*Saved entries*.
☆ ☆ ☆ ☆ ☆ ☆ ☆

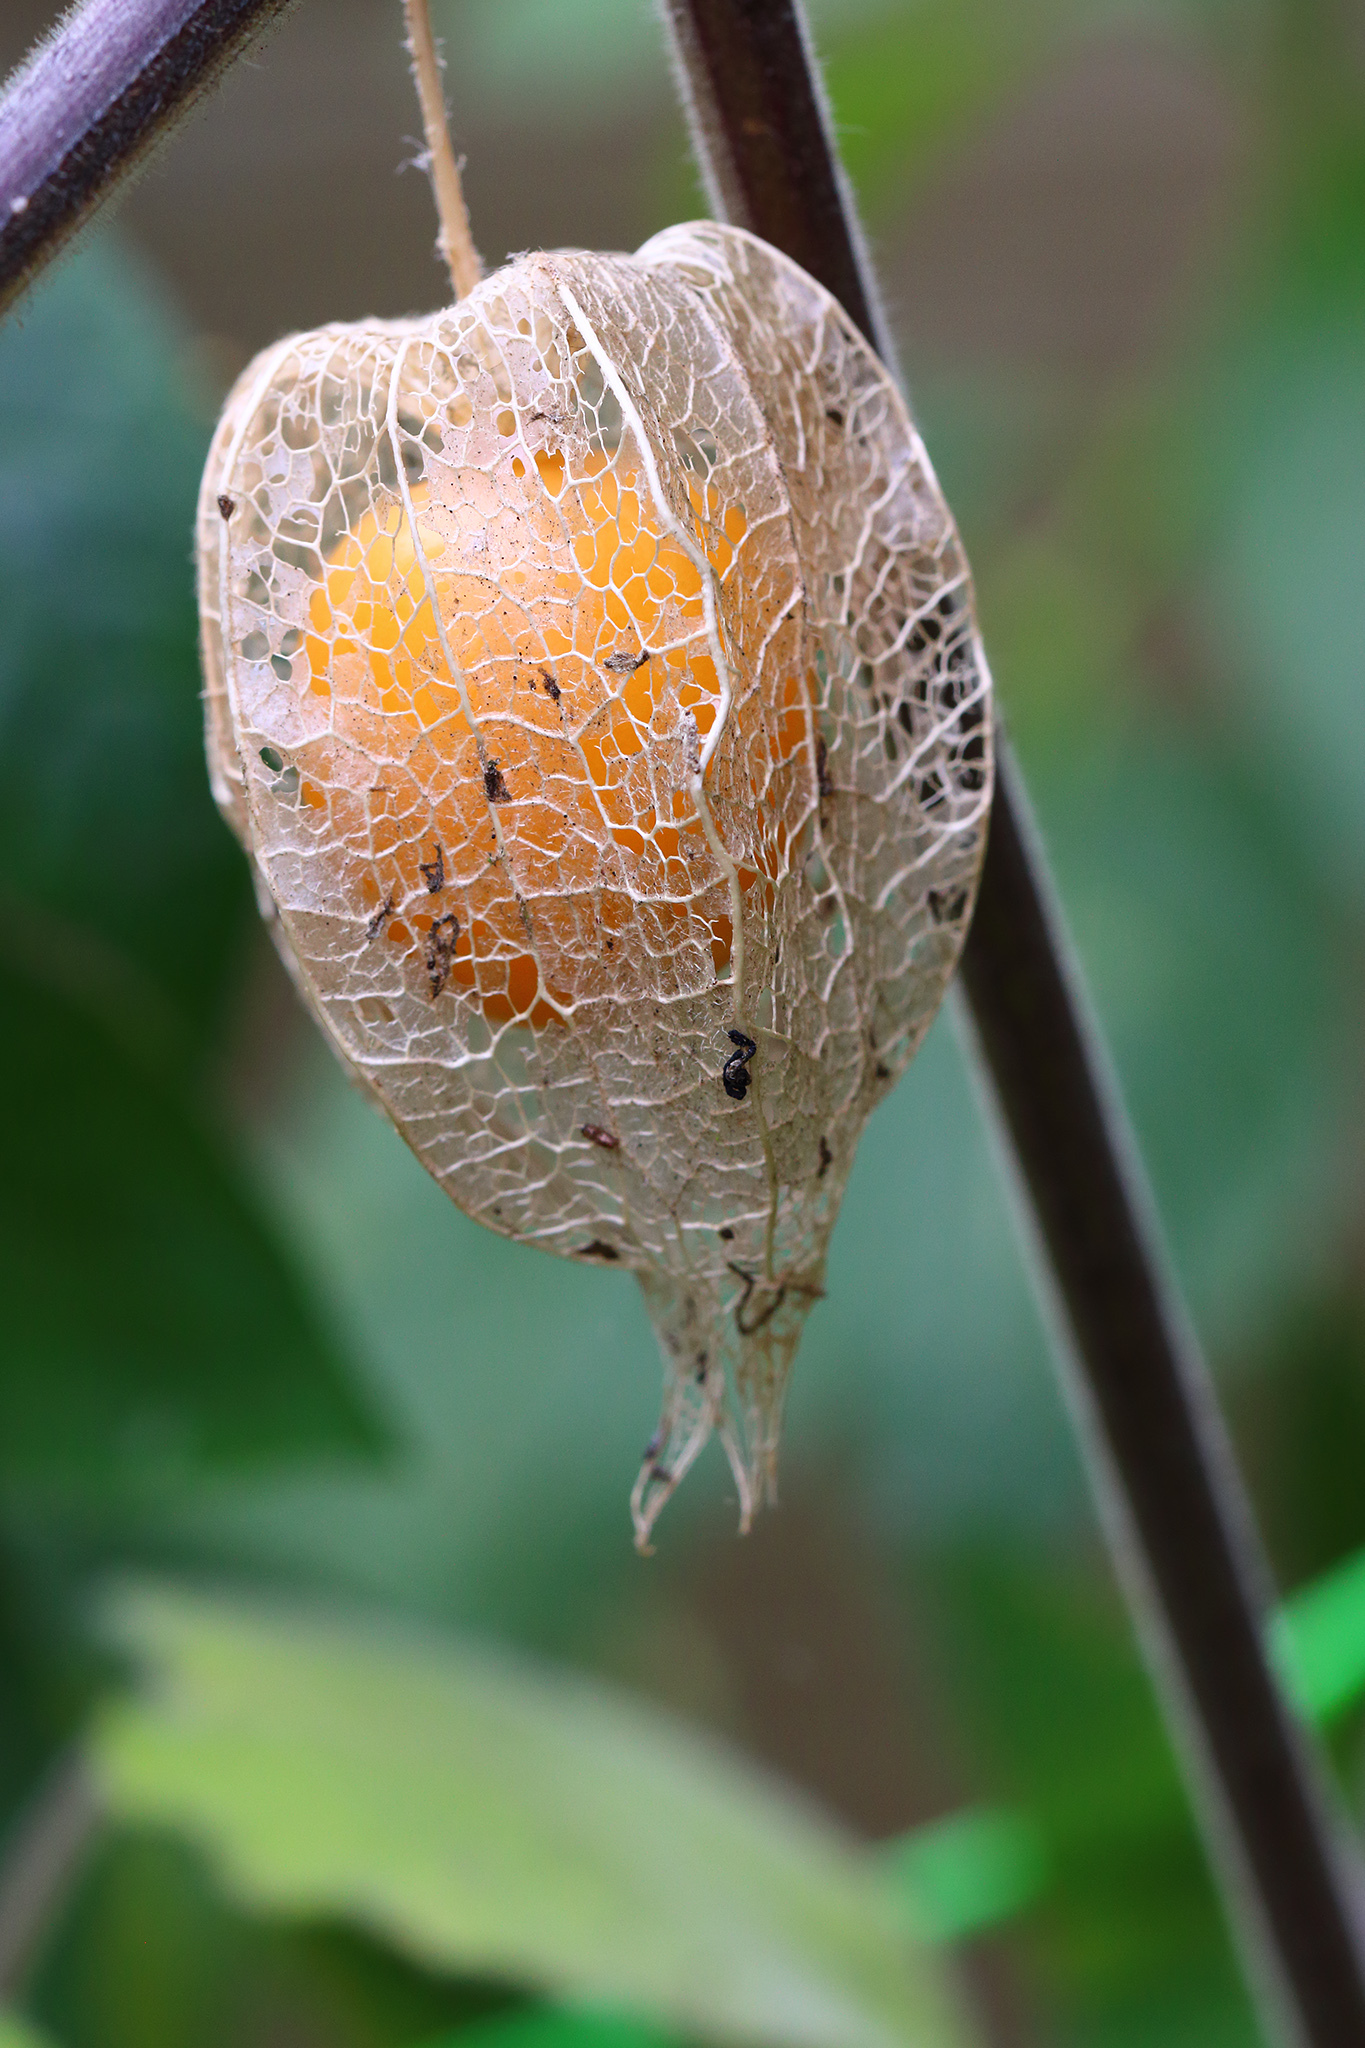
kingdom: Plantae
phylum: Tracheophyta
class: Magnoliopsida
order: Solanales
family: Solanaceae
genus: Physalis
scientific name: Physalis peruviana
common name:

☆ ☆ ☆ ☆ ☆ ☆ ☆

*Short problem*. Please edit the listing from the line containing "phylum: Tracheophyta" through its end, changing "class" to "taxonomic class" and leaving everything else as it is.

*Exercise answer*.
phylum: Tracheophyta
taxonomic class: Magnoliopsida
order: Solanales
family: Solanaceae
genus: Physalis
scientific name: Physalis peruviana
common name:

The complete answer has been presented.